Only when he moved on to his panel discussion did Hayes admit that Democrats like John Kerry and Senator Joe Manchin (WV) had posed with guns. But this time was different.

The smears against Congresswoman Boebert and the Republican Party were made possible because of lucrative sponsorships from Ancestry and Febreze. Their contact information is linked so you can tell them about the terrible content they fund.

The transcript is below, click "expand" to read:

MSNBC’s All In
February 23, 2021
8:14:53 p.m. Eastern

CHRIS HAYES: All right. Did you happen to see this the other day? This image. This is what it looked like when freshman Republican congressman Lauren Boebert just Zoomed into a committee hearing the other day. That is not a standard Zoom background behind her. That's custom made, that's actually her background. Do you notice something different with the bookshelves? Not just a stockpile of weapons sitting behind her, there is a deeper meaning to this image. An implicit threat, too. I'll explain right after this. Stick around.

(…)

8:18:57 p.m. Eastern

HAYES: It's been unclear for some time what exactly it is that Donald Trump Jr. does, but like his father, he does love to make content. This week he posted a video of himself ranting about teachers unions while pointedly standing in front of a wall full of guns. The whole thing had a “here are my thoughts from my bunker” vibe. But as weird as this image is, it's kind of becoming a trend on the right.

Republican Congresswoman Lauren Boebert, owner of Shooters Grill in Rifle, Colorado where guns are welcome and seemingly encouraged on the premises, has built her political identity around guns. Boebert vowed to carry a Glock around D.C. and on Capitol Hill. She released a video to make sure that we all knew it.

Last Thursday, she Zoomed into a virtual congressional hearing with just a mess of guns piled on the bookshelf behind her. AR-15-style rifles, a handgun just laying across a bunch of books. Boebert, who’s raising four young boys later tweeted the guns are not in storage, but are, quote, “ready for use.”

Apparently, she just leaves them out because she fears she may need to fire multiple rounds of ammo for someone who comes into her -- den?

You know, lots of people immediately noted that the use of guns in that way as props and the implicit threat that comes with them has a, you know, long, not necessarily great history among various movements around the globe.

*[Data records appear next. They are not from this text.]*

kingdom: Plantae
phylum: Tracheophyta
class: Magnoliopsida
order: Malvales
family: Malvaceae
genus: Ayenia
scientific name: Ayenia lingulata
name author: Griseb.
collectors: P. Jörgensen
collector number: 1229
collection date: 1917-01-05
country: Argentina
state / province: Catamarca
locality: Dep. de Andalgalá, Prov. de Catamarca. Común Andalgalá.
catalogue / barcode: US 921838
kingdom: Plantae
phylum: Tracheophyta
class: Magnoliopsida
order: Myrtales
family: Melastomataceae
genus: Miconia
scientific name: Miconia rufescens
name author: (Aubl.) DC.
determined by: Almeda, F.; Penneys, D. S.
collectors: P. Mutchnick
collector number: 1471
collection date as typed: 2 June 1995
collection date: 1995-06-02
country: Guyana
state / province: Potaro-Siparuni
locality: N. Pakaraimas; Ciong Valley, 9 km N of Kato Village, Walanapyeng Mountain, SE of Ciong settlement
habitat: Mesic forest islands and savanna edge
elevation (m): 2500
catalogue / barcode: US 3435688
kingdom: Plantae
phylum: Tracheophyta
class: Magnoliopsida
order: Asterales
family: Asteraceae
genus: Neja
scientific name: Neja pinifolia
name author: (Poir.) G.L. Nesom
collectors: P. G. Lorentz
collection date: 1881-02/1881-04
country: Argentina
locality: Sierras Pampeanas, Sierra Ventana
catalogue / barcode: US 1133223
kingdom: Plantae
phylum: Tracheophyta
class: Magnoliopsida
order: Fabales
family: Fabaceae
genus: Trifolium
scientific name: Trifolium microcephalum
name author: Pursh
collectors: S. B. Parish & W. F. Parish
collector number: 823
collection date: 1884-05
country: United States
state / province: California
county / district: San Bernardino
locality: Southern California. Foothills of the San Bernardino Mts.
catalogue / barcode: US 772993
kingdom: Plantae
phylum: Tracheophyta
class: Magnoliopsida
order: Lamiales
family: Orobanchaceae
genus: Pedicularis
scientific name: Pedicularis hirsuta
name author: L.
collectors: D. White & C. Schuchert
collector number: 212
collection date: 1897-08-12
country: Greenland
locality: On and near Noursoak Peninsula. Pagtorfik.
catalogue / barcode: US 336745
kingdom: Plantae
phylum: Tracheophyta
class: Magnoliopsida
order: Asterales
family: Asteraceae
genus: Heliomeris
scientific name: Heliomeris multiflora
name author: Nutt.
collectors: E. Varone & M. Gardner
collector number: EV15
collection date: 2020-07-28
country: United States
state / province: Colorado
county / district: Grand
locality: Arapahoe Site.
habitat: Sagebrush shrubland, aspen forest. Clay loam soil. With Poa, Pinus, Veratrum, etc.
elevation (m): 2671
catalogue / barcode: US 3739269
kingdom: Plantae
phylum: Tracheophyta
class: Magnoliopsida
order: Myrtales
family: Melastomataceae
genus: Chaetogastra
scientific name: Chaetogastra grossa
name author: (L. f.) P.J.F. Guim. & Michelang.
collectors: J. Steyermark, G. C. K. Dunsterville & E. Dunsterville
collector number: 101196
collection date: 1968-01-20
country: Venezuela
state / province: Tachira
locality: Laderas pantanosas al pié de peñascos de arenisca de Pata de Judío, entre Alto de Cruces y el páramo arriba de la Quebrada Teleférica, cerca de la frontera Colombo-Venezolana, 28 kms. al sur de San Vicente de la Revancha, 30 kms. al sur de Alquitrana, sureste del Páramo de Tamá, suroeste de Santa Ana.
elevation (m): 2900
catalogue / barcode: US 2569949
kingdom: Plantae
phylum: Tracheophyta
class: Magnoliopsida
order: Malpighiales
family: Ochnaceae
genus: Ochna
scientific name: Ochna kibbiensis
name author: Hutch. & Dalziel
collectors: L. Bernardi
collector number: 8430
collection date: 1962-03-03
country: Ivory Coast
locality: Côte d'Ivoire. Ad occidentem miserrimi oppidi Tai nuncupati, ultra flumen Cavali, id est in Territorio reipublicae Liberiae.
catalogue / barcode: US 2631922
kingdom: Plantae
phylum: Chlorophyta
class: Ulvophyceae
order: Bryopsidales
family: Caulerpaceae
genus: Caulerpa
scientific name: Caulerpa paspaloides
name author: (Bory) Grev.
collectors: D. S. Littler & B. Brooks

Osama bin Laden, for one liked to pose in front of a bookshelf with a gun prominently displayed. The Irish Republican Army would display guns in its propaganda posters and its murals. Cuban revolutionaries, they posed with guns all the time, too. And no single side of the spectrum has a monopoly on this aesthetic. I mean, you can see it all over the world. It is unquestionably the aesthetic of armed struggle, of revolution, or insurrection.

A movement or faction that puts images of guns, the celebration of guns front and center in its political aesthetic, is a movement who’s engaging in something other than what we might call the normal rhetoric of elected democratic politics.

You can't escape the meaning of it. It communicates that they're committed to, or at the very least open to the possibility of violent overthrow of the government or the existing order. And now, in the Republican Party, it seems like it's becoming common and unremarkable.

(…)

Over decades, the right has built up this entire ideology around the Second Amendment rooted in, frankly, the fact the ridiculous idea that the U.S. government itself denied itself a monopoly on the legitimate use of force; because the founders had gone through revolution themselves.

And the history just doesn’t bear that out, it’s not true. Not now and not during, for instance, the Whiskey Rebellion way back in 1794 when President George Washington got into his old uniform and got on a horse and sent in troops to violently suppress a violent tax protest.

Many Republicans are now signaling they retain the right to use violence to over throw the government at any time, and that’s actually the core of part of their political principles in the Second Amendment and they're willing to brandish that claim as a threat in pursuit of their political aims.

And it's not some academic thing, right? I mean, right now the threat of violence and menace hangs over our collective political life.